After completing the oracle for MC around lets say 2000BC, you then start work on a forge in your second city (assuming you build oracle in capital and don't want to 'pollute' the GE farm.) ~10 turns later you are finally able to hire an engineer in city#2, in the meantime you pop a priest from city#1, which means you have to accumulate 200 :gp: in city#2. Since a hired Engineer gives +3:gp:, this means you then wait out 200/3 = 67 turns for the Engineer to pop, then move him to your capital and rush the pyramids (1-2 turns)

So in total this approach is taking you approximately:
10 turns (To build forge in second citiy)
+ 67 turns (To 'farm' the Engineer to rush the pyramids)
+ 2 turns (to move the enginner to capital)
Totalling 89 turns to build the Pyramids.
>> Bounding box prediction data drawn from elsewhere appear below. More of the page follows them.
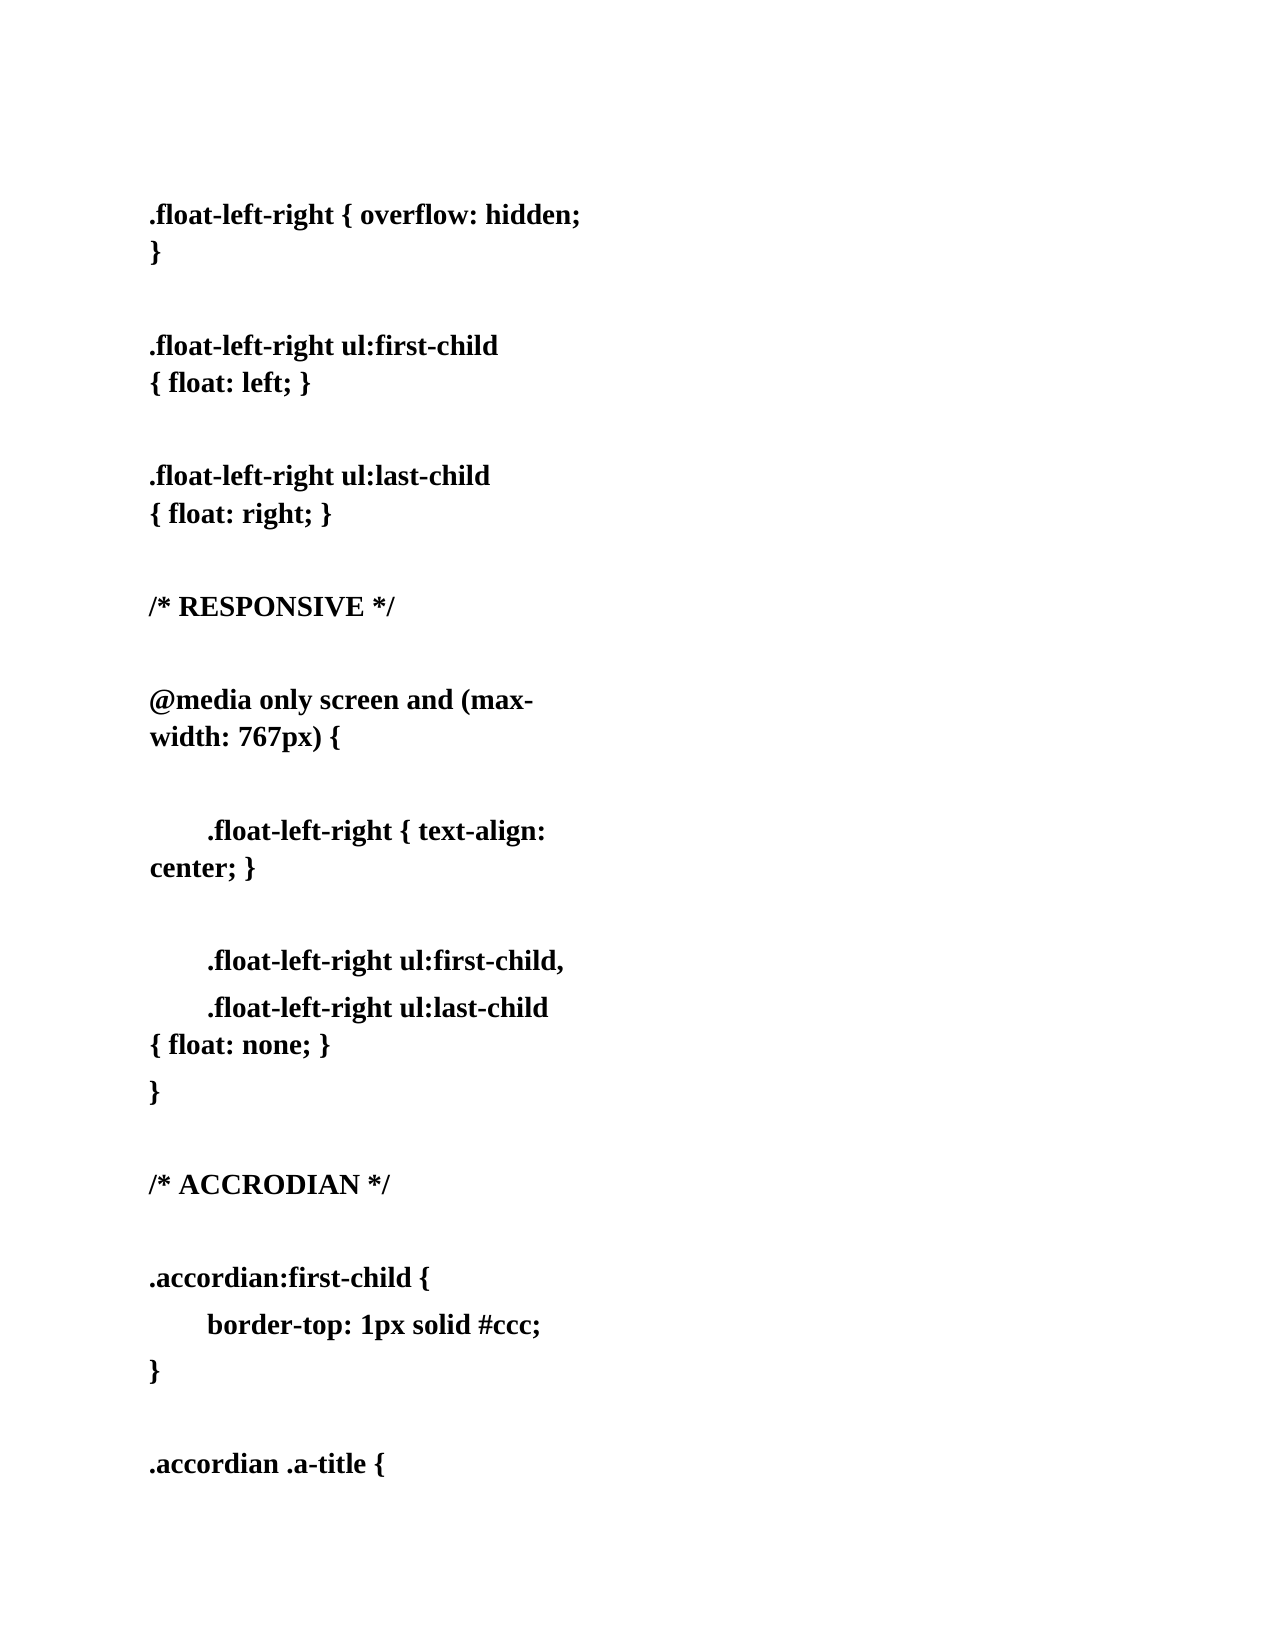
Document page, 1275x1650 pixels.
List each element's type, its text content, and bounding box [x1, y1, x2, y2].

text /* ACCRODIAN */ [148, 1167, 581, 1201]
text .accordian:first-child { [148, 1260, 581, 1294]
text } [148, 1353, 581, 1387]
text .float-left-right { text-align: center; } [148, 813, 581, 884]
text /* RESPONSIVE */ [148, 589, 581, 622]
text } [148, 1074, 581, 1107]
text .float-left-right ul:first-child { float: left; } [148, 328, 581, 399]
text .accordian .a-title { [148, 1446, 581, 1480]
text border-top: 1px solid #ccc; [148, 1307, 581, 1340]
text .float-left-right ul:last-child { float: right; } [148, 458, 581, 529]
text .float-left-right ul:first-child, [148, 943, 581, 977]
text @media only screen and (max-width: 767px) { [148, 682, 581, 753]
text .float-left-right ul:last-child { float: none; } [148, 990, 581, 1061]
text .float-left-right { overflow: hidden; } [148, 197, 581, 268]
Which means if you have more then +6:hammers: output in your capital its faster just to build them.

So if you're fast and build the oracle around 2000BC, this means around 700AD you can 'rush' the Pyramids.

Back in warlords I'd sometimes use a GE from building the great wall to rush the Mids, but I don't see how its really feasible in BTS to rush them from farming a GE from building a forge in your second city, how does it work exactly?

The way it "should" be is to chop/whip the forge in your second city so the EP overtakes the PP .. 3 vs 2. Resulting in the first great person to pop is a GE. After the oracle you can construct w/e you want in the capital.

It can be used in many ways. For example rush the Parth in a hammer weak 2nd city to prevent pollution in the capital. Bulb machinery for CNK. Use the "freed" hammers for an early rush. Or just to build a wonder you wouldn't be able to get otherwise (mids).
Anyways this isn't a 100% proof strat, the GE is going to pop pretty late and you might still miss the mids. Sometimes the AI just builds wonders very early.

The thing is if you play ind+stone, it's obvious you're not going to do this. If you're not ind and you got marble, it's an option.

A settled Engineer gives you IMMEDIATELY the power of a cottage up to 3 commerce, and a mined grass/hills. This is FREE, and grows in power as the game goes on, not because of the accumulation of past output, but because of added modifiers. You will be netting well over a thousand in both hammers AND beakers from that engineer. So you see where this seems to really hit the player below the belt.

Furthermore, as for oracle slingshot, I see people recomending to play industrious to get the forge bonus. Well, that is yet another catch-22, because if you are industrious, then why are you wasting a GE on the pyramids in the first place? Ughhh.

Other problems here I won't get into too much, but it can really steer you away from good tech paths and cost you too much in the long run. And that is even ASUMING you can get it all to work out right for you. You DO realize that on any decent level the AI will have the pyramids already built in the BC era right? In fact, I've seen oracle built in 3000 BC already.

Only "different" tech is getting pottery, assuming you needed the wheel to hook up a strategic resource. (marble/copper/whatever)

You're aiming at the snowball effect of not researching pottery and settling the GE. But consider the snowball effect of not having mids and early forges as well. I don't think I need to explain.

No one is saying it works 100% in all games. It's a valid opening strat given the right circumstances.


/Officially threadjacked.
 
I do this on emperor regularly.

With philosophical leader you have *maybe* 4 or 5 turns to get the engineer working in a second city in order to get the engineer for sure. This relies on 1) having the second city up already and 2) crucially timed whips, chops and pre-chops or yes, even pre-mining which, coincidentally was what the thread was originally about.

City #2 must be at population 4 to enable whipping down to 2. Then the city just works the highest food tile plus an engineer pops in, I think, 17 turns (assuming philosophical,standard speed. not sure of the regular numbers) As some have said, it is possible to still lose the race if there is an AI with industrious and stone, for example, but it works about 80% on emperor.

They don't call it a gambit for nothing, though.